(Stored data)
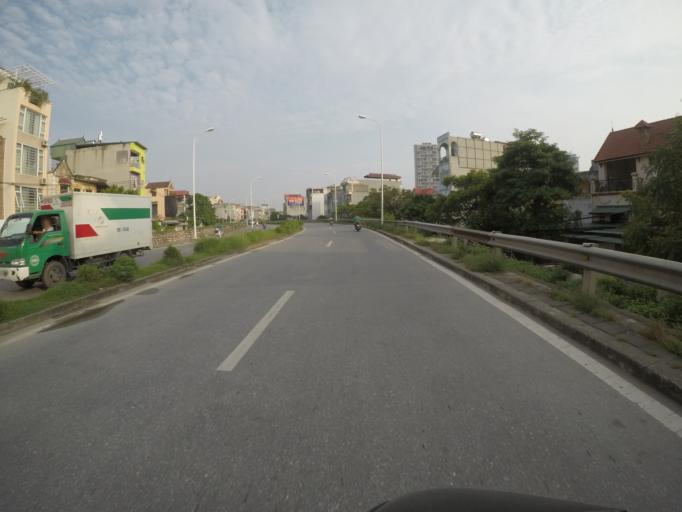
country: VN
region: Ha Noi
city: Tay Ho
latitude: 21.0892
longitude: 105.8133
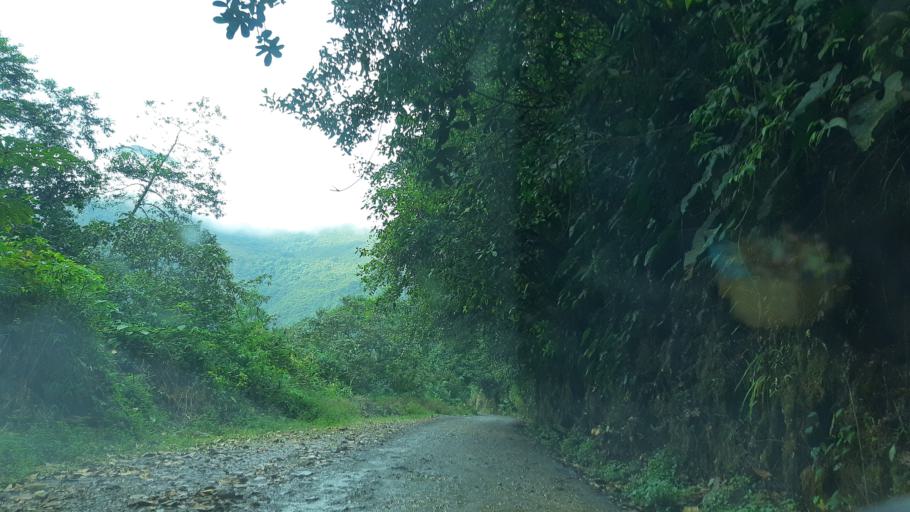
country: CO
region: Boyaca
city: Santa Maria
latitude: 4.8997
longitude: -73.3024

> [STATED TASK]
Reproduce the lines above word for word, leaving out the pictures.

> [TASK RESULT]
country: VN
region: Ha Noi
city: Tay Ho
latitude: 21.0892
longitude: 105.8133
country: CO
region: Boyaca
city: Santa Maria
latitude: 4.8997
longitude: -73.3024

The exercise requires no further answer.